Datapatch And Resources

How much resources does Datapatch need? Should I be worried about Datapatch depleting the system?

No, you should not. The changes that Datapatch needs to make are not resource-intensive. However, a consequence of the DDL statements might be object invalidation. But even here, you should not worry. Datapatch will automatically recompile any ORACLE_MAINTAINED object that was invalidated by the patch apply. But the recompilation happens serially, i.e., less resources needed.

Of course, if you system is running at 99% capacity, it might be a problem. On the other hand, if your system is at 99%, patching problems are probably the least of your worries.

What About OJVM

If you are using OJVM and you apply the OJVM bundle patch, things are a little different.

Release RAC Rolling Standby-First Datapatch
Oracle Database 21c Fully No No Datapatch downtime.
Oracle Database 19c + 18c Partial No No Datapatch downtime, but java system is patched which requires ~10 second outage. Connected clients using java will receive ORA-29548.
Oracle Database 12.2 + 12.1 No No Datapatch must execute in upgrade mode.
Oracle Database No No Similar to 12.2 and 12.1 except you don’t use Datapatch.

Mike Dietrich also has a good blog that you might want to read: Do you need STARTUP UPGRADE for OJVM?

What About Oracle GoldenGate

You should stop Oracle GoldenGate when you execute datapatch. When datapatch is done, you can restart Oracle GoldenGate.

If you are manually recompiling objects after datapatch, I recommend that you restart Oracle GoldenGate after the recompilation.

The above applies even if the patches being applied does not contain any Oracle GoldenGate specific patches.

Oracle GoldenGate uses several objects owned by SYS. When datapatch is running it might change some of those objects. In that case, unexpected errors might occur.
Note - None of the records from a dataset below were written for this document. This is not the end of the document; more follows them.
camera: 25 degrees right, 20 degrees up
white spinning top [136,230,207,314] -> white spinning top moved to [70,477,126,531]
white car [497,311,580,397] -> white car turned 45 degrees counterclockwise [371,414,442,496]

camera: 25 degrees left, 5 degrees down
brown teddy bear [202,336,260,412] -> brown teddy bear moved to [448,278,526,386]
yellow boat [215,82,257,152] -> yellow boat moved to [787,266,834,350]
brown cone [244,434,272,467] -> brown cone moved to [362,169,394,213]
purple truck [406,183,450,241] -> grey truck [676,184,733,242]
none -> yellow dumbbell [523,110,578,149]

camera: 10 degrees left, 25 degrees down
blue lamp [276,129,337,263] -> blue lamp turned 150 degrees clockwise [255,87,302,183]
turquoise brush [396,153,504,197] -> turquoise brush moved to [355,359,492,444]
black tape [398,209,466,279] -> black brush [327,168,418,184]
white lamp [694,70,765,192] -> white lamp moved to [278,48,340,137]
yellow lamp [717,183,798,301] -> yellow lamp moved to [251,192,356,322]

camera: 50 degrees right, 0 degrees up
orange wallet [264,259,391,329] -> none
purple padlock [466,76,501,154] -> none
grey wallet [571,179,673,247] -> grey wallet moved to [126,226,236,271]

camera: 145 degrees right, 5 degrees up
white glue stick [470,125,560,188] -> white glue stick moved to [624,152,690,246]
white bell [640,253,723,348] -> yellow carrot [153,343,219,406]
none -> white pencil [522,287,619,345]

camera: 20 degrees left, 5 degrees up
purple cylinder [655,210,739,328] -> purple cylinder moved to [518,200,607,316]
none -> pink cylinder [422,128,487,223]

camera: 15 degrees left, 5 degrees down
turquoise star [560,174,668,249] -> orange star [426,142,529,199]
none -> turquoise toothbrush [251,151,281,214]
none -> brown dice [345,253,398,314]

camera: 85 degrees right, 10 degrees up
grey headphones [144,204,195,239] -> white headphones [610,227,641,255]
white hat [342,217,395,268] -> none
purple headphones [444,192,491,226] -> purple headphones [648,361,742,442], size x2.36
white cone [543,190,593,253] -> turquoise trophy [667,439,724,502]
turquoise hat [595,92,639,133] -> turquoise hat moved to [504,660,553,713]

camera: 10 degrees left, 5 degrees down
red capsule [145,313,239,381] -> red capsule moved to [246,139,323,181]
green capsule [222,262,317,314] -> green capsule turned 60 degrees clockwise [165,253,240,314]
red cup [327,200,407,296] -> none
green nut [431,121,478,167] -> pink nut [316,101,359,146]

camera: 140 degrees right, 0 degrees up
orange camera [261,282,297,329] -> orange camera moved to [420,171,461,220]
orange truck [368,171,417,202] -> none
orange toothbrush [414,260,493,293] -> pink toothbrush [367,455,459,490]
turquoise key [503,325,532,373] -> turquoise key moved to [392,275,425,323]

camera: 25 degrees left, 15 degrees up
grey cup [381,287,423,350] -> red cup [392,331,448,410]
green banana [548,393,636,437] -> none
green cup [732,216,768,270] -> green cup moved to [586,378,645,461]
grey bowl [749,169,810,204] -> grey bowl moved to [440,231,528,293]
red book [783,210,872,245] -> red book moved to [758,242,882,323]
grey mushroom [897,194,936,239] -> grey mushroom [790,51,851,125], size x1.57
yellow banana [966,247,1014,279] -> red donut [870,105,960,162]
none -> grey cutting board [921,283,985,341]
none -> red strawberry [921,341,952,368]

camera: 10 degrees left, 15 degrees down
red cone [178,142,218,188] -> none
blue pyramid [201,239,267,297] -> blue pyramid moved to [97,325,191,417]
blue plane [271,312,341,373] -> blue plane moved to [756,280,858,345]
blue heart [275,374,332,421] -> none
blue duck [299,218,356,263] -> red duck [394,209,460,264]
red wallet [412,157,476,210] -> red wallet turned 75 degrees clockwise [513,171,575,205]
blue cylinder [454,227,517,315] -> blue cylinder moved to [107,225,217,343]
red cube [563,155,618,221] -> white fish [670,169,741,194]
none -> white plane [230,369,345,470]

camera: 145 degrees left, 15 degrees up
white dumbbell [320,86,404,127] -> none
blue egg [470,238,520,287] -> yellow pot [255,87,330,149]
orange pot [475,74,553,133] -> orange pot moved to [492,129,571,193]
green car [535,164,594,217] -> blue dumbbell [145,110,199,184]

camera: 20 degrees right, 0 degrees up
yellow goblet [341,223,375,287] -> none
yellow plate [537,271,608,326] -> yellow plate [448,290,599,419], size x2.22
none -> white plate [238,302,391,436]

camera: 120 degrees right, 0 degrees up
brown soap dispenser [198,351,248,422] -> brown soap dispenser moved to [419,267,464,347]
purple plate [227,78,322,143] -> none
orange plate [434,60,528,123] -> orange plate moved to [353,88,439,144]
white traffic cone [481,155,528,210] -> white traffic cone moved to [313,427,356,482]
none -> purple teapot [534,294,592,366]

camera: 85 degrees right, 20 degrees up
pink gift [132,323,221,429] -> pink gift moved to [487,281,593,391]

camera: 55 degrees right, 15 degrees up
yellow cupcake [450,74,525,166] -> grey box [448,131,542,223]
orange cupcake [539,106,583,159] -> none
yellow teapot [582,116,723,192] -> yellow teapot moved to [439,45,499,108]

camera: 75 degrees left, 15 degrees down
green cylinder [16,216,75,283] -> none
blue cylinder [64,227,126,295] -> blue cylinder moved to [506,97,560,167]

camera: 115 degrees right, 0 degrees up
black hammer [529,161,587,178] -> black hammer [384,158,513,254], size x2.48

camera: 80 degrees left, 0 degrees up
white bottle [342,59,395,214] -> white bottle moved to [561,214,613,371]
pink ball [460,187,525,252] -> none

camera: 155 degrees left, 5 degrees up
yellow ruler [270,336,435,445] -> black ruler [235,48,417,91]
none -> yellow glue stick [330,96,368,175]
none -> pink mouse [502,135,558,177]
  • Before starting the patching procedure and downtime, I recommend you recompile invalid objects.
    SQL> @?/rdbms/admin/utlrp
  • Always execute Datapatch with the -verbose flag. This will give you much better information about is going on.
    $ $ORACLE_HOME/OPatch/datapatch -verbose
  • Always use the latest OPatch.
  • Always use out-of-place patching, even for RAC databases.


Go ahead and patch your database with Datapatch while users are connected.